Making meetings effective: Facilitation techniques

  • Craig Schafer
  • 18 May 2015

Paper notes by Bernie Anderson
In my last article, I outlined how a good agenda and minutes can make meetings a better investment of people’s time. The effectiveness of meetings can also be improved by adopting some basic facilitation techniques. These can also help to minimise non-creative conflict. There is nothing wrong with conflict per se in a meeting: differences of opinion allow ideas to be tested and refined. But, because of our sinfulness, such conflict can often turn in ungodly and unhelpful directions. While people are responsible for their own behaviour, it would be more loving to create an environment with fewer temptations and better outcomes.

The following are just some of the basics to keep in mind when facilitating a meeting.

Use your reflective listening skills

  • This helps people articulate themselves more effectively.

  • This also lets you rephrase things in more diplomatic language when necessary to diffuse potential conflict.

Use a whiteboard

  • This helps keeps people focused on the issue at hand and ensure that we are all “singing from the same hymn sheet”.

  • This also helps us poor souls who are ‘visual people’ to stay with it.

  • In discussions where the potential for disagreement and passion is high, a horseshoe of chairs focused on a whiteboard also seems to depersonalise some of the discussion, helping to tame conflict.

Think theologically

  • Some people seem to check their theology at the door when they enter a church committee meeting. As leaders we need to take responsibility for ensuring that pragmatics do not squeeze out dogmatics (Rom 12:2).

Know what to deal with in the meeting and what to keep for later

  • For any particular issue, decide which aspects can be effectively dealt with in this meeting and which are best dealt with by specific individuals or a sub-set of the meeting group later.

  • Does the discussion involve all participants, or is it only relevant to a few of them? Don’t use group time for something only a few people are involved in.

  • Do the people at the meeting have the data they need to actually make a decision on this issue? If not, it’s for later.

Keep people focused on the issue

  • Use ‘acknowledge/but’ approaches. This lets people feel heard, but keeps the whole group focused on key issues.

  • Tell people when they are off-track, and pull them back to what the (properly phrased) agenda says they should be discussing.

  • Ask “Ok, so with that in mind, what do you think is the answer to the question [insert closed question here]” to help get people back from a tangent.

Use your negative people

  • There is a temptation to ‘squash’ negative people because the meeting is over quicker without their endless objections. But quick does not always equal effective. Sometimes your negative people force you to think about things that you would not have thought about otherwise.

Use the right facilitation technique for the meeting objectives

  • For example, you use different approaches for idea generation (maybe a brainstorming activity), evaluation (a pro/con activity, a SWOT analysis, or a devil’s advocate technique) and prioritisation (maybe a forced ranking or simply consult and decide).

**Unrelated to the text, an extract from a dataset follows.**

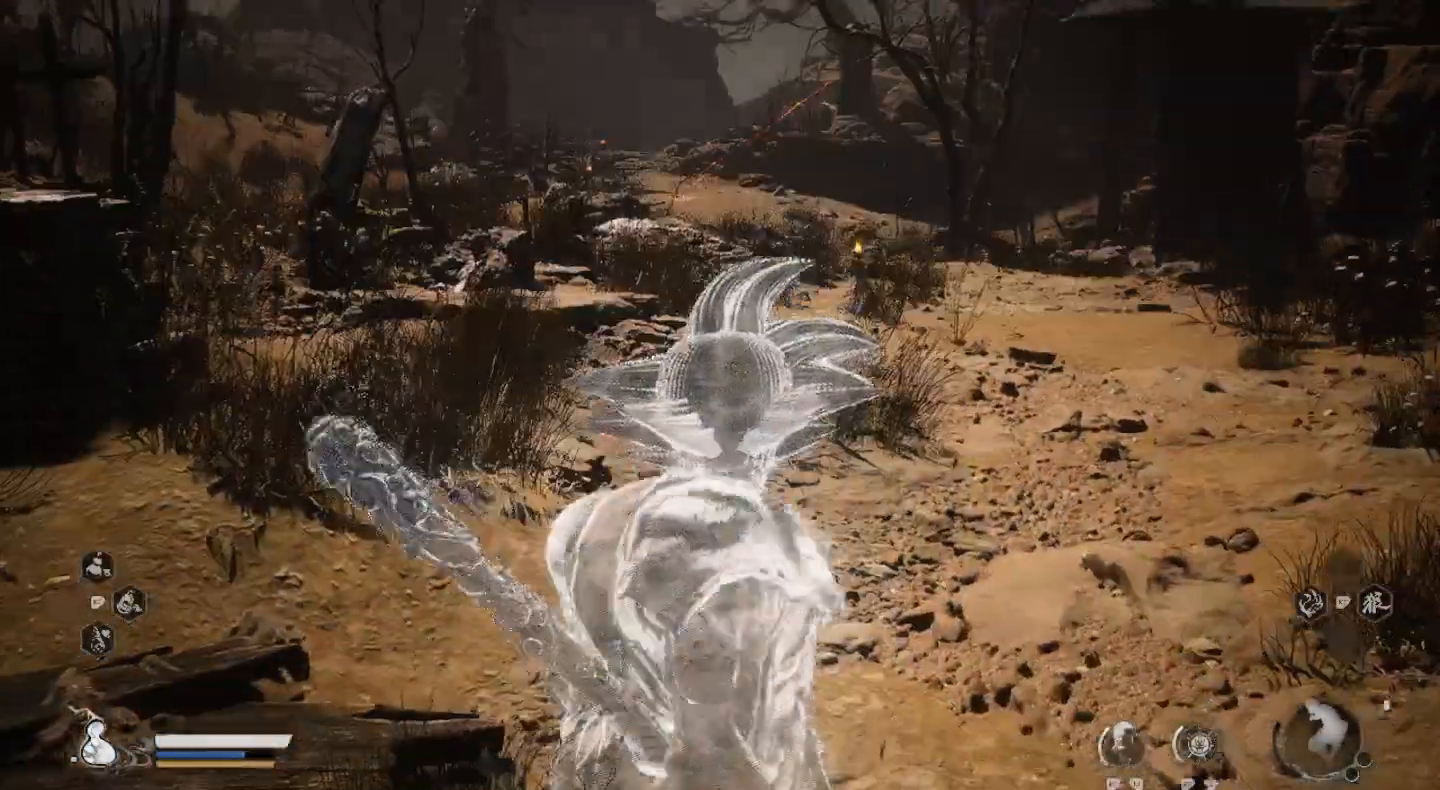
{"buttons": [], "left_stick": "center", "right_stick": "center", "events": []}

  • Sometimes you have different objectives in the one meeting, so you will need to use different techniques.

  • It’s best to have thought through the appropriate approach for each agenda item in advance.

  • Sometimes it is important to facilitate for ‘creative conflict’.

Make use of silence

  • Get used to ‘uncomfortably long’ silences and let someone else fill them. For some people the fear of silence is greater than the fear of being wrong, and they will kick-start the discussion.

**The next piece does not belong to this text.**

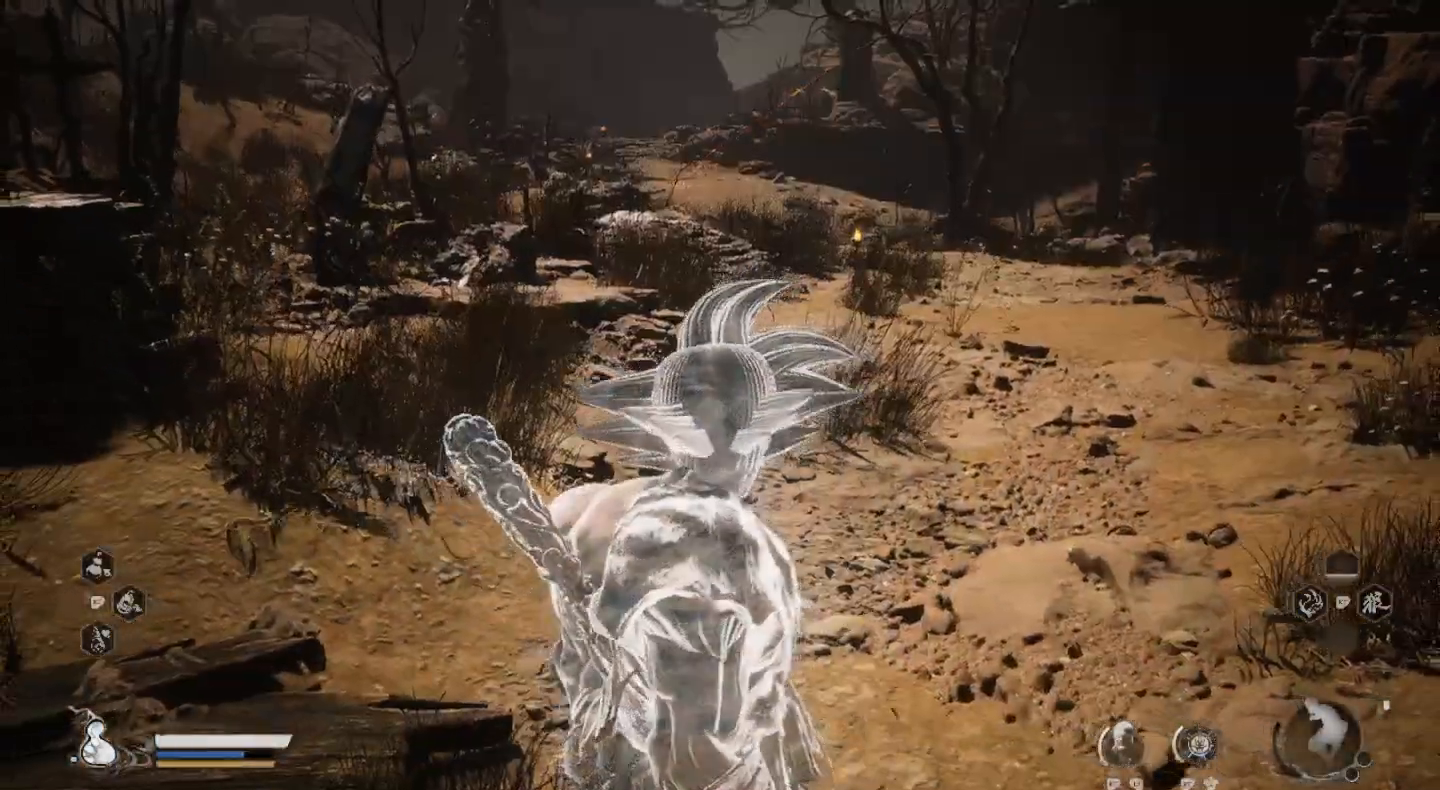
{"buttons": [], "left_stick": "center", "right_stick": "center", "events": []}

To be an effective participant in someone else’s meeting

There are plenty of things you can do to improve the way a meeting runs without being in control of it. Be an encouraging brother or sister in Christ and set the standard for helpful contributions.

  • Be on time.
  • Read the agenda in advance.
  • Resist red herrings (even the enticing ones).
  • Focus on ideas, not people.
  • Ask dumb questions.
  • Be ready to be wrong
  • Use ‘conflict diffusing’ language.
  • Apply your theology to your decision-making.